* DOCUMENT PASSAGE:
* begin *

TLcom Capital is doubling down on early bets. The Africa-focused VC firm has now deployed 50% of its $5M pre-seed fund, TAPSI, after backing South African travel payment platform TurnStay’s $2M seed round. The fund, launched in 2022, offers up to $200K in early capital, along with TLcom’s network and two decades of venture experience.

The move comes in a brutal year for African startups. Several high-profile names have collapsed in 2025—Edukoya and Bento Africa shut down in Q1, Kenyan BNPL player Lipa Later went into administration in March despite raising $15M, and TLcom itself exited logistics hopeful Kobo360. Food-procurement platform Vendease also shrank operations after internal disputes. Funding has slowed, survival rates are down, and analysts warn more closures are likely before year-end.

* end *

* PROBLEM: In the passage about TLcom Capital, how much early capital does the TAPSI fund offer?

* DATASET EXTRACT:
* begin *

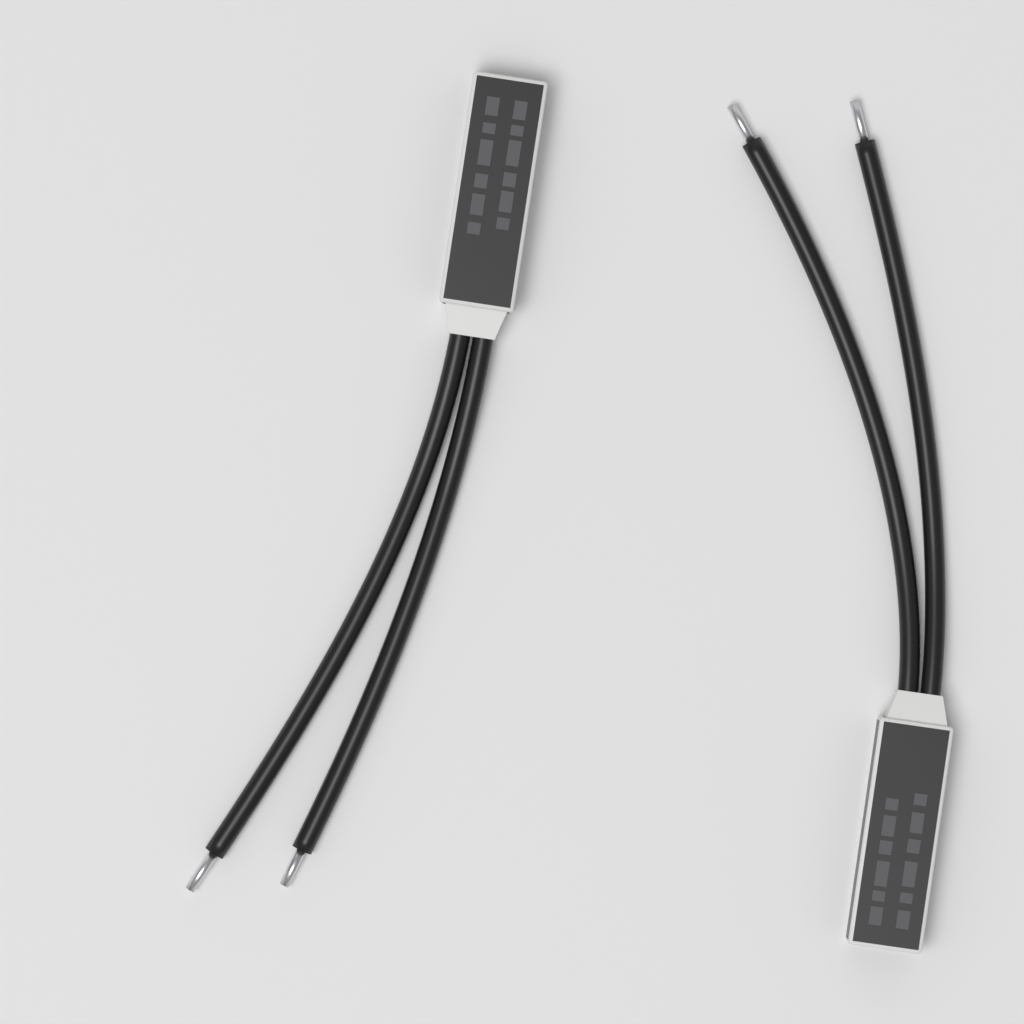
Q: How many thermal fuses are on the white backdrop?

* end *
* begin *

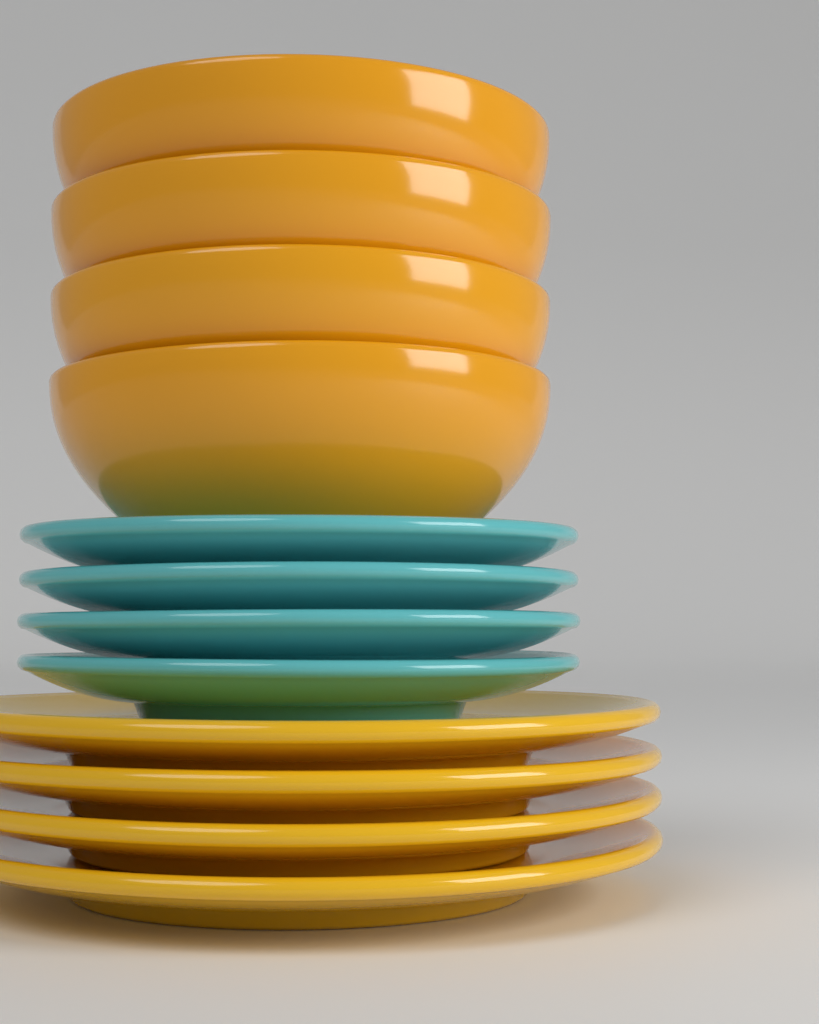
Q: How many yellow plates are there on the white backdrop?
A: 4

* end *
* begin *

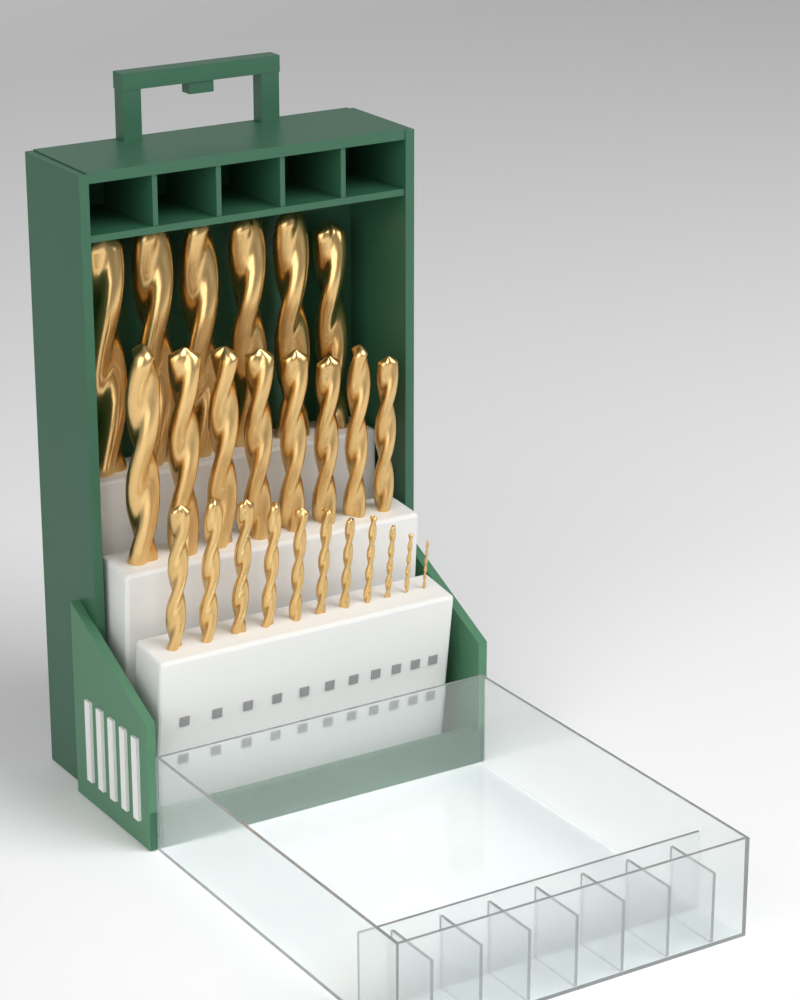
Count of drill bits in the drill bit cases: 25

* end *

* RIGHT ANSWER: Up to $200K.